• [EXERCISE OBJECTIVE] All records below are to be duplicated exactly, with every picture excluded.

• • •

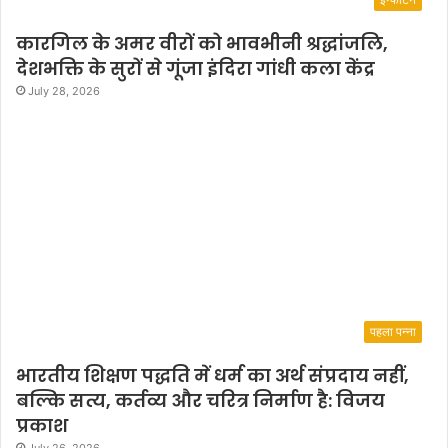
कारगिल के अमर वीरों को भावभीनी श्रद्धांजलि,
देशभक्ति के सुरों से गूंजा इंदिरा गांधी कला केंद्र
July 28, 2026
पहला पन्ना
भारतीय शिक्षण पद्धति में धर्म का अर्थ संप्रदाय नहीं,
बल्कि सत्य, कर्तव्य और चरित्र निर्माण है: विजय
प्रकाश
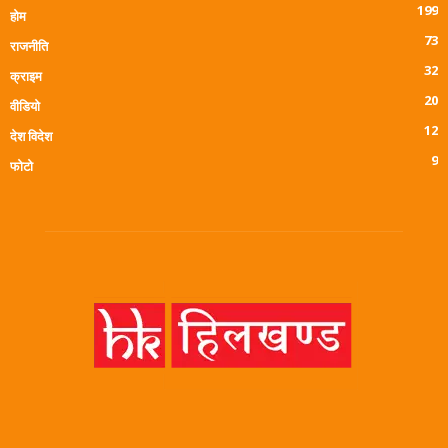
199
होम
73
राजनीति
32
क्राइम
20
वीडियो
12
देश विदेश
9
फोटो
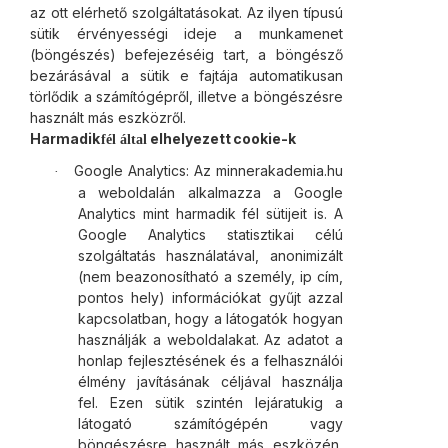
az ott elérhető szolgáltatásokat. Az ilyen típusú
sütik érvényességi ideje a munkamenet
(böngészés) befejezéséig tart, a böngésző
bezárásával a sütik e fajtája automatikusan
törlődik a számítógépről, illetve a böngészésre
használt más eszközről.
Harmadik
elhelyezett
cookie-k
fél
által
Google Analytics: Az minnerakademia.hu
·
a weboldalán alkalmazza a Google
Analytics mint harmadik fél sütijeit is. A
Google Analytics statisztikai célú
szolgáltatás használatával, anonimizált
(nem beazonosítható a személy, ip cím,
pontos hely) információkat gyűjt azzal
kapcsolatban, hogy a látogatók hogyan
használják a weboldalakat. Az adatot a
honlap fejlesztésének és a felhasználói
élmény javításának céljával használja
fel. Ezen sütik szintén lejáratukig a
látogató számítógépén vagy
böngészésre használt más eszközén,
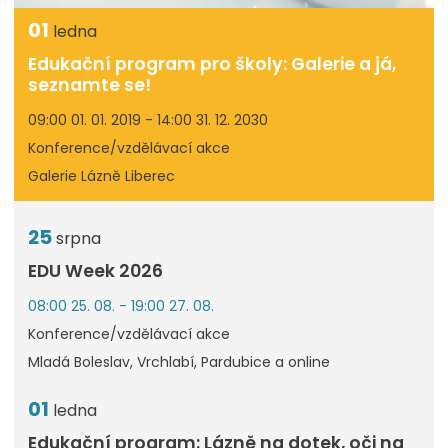
01
ledna
Edukační program pro školy: Galerie a já,
seznamte se!
09:00 01. 01. 2019 - 14:00 31. 12. 2030
Konference/vzdělávací akce
Galerie Lázně Liberec
25
srpna
EDU Week 2026
08:00 25. 08. - 19:00 27. 08.
Konference/vzdělávací akce
Mladá Boleslav, Vrchlabí, Pardubice a online
01
ledna
Edukační program: Lázně na dotek, oči na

• • •

• [RESULT BELOW]
कारगिल के अमर वीरों को भावभीनी श्रद्धांजलि,
देशभक्ति के सुरों से गूंजा इंदिरा गांधी कला केंद्र
July 28, 2026
पहला पन्ना
भारतीय शिक्षण पद्धति में धर्म का अर्थ संप्रदाय नहीं,
बल्कि सत्य, कर्तव्य और चरित्र निर्माण है: विजय
प्रकाश
199
होम
73
राजनीति
32
क्राइम
20
वीडियो
12
देश विदेश
9
फोटो
az ott elérhető szolgáltatásokat. Az ilyen típusú
sütik érvényességi ideje a munkamenet
(böngészés) befejezéséig tart, a böngésző
bezárásával a sütik e fajtája automatikusan
törlődik a számítógépről, illetve a böngészésre
használt más eszközről.
Harmadik
elhelyezett
cookie-k
fél
által
Google Analytics: Az minnerakademia.hu
·
a weboldalán alkalmazza a Google
Analytics mint harmadik fél sütijeit is. A
Google Analytics statisztikai célú
szolgáltatás használatával, anonimizált
(nem beazonosítható a személy, ip cím,
pontos hely) információkat gyűjt azzal
kapcsolatban, hogy a látogatók hogyan
használják a weboldalakat. Az adatot a
honlap fejlesztésének és a felhasználói
élmény javításának céljával használja
fel. Ezen sütik szintén lejáratukig a
látogató számítógépén vagy
böngészésre használt más eszközén,
01
ledna
Edukační program pro školy: Galerie a já,
seznamte se!
09:00 01. 01. 2019 - 14:00 31. 12. 2030
Konference/vzdělávací akce
Galerie Lázně Liberec
25
srpna
EDU Week 2026
08:00 25. 08. - 19:00 27. 08.
Konference/vzdělávací akce
Mladá Boleslav, Vrchlabí, Pardubice a online
01
ledna
Edukační program: Lázně na dotek, oči na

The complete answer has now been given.